Complete step by step solution:
We know that when two lines intersect, then the opposite angles are equal. In the figure, $\angle DOC = \angle XOB$
It is given in the question that $\angle DOC = {80^o}$
Hence, $\angle XOB = {80^o} - (i)$
We also know that the diagonal divides the angles of the squares into two equal parts.
Since, $\angle ABC = {90^o}$, then $\angle DBA = {45^o} - (ii)$
Now, when we apply exterior angle sum property to the $\Delta XOB$, we get,
$
  \angle AXO = \angle XOB + \angle XBA \\
  \angle AXO = \angle XOB + \angle DBA \;
 $
Substituting the values from $(i)$ and $(ii)$
$
  \angle AXO = \angle XOB + \angle DBA \\
  \angle AXO = {80^o} + {45^o} \\
  \angle AXO = {125^o} \;
 $
Hence, the final answer is $x = {125^o}$.

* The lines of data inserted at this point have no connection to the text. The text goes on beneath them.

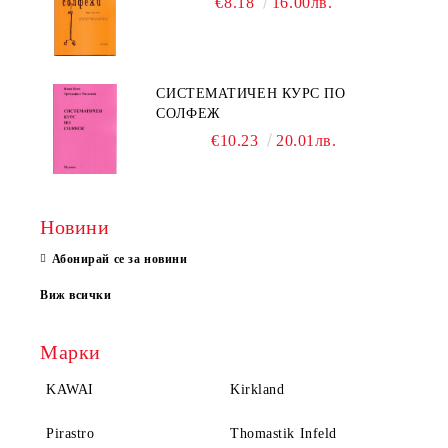
€8.18
16.00лв.
СИСТЕМАТИЧЕН КУРС ПО
СОЛФЕЖ
€10.23
20.01лв.
Новини
Абонирай се за новини
Виж всички
Марки
KAWAI
Kirkland
Pirastro
Thomastik Infeld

So, the correct answer is “ $x = {125^o}$”.

Note: We can also use the angle sum property of a triangle in place of exterior angle sum property. The Triangle Angle Sum Theorem states that the sum of a triangle's three inner angles is always ${180^o}$. We can calculate the value of x, by subtracting $180$with $\angle OXB$.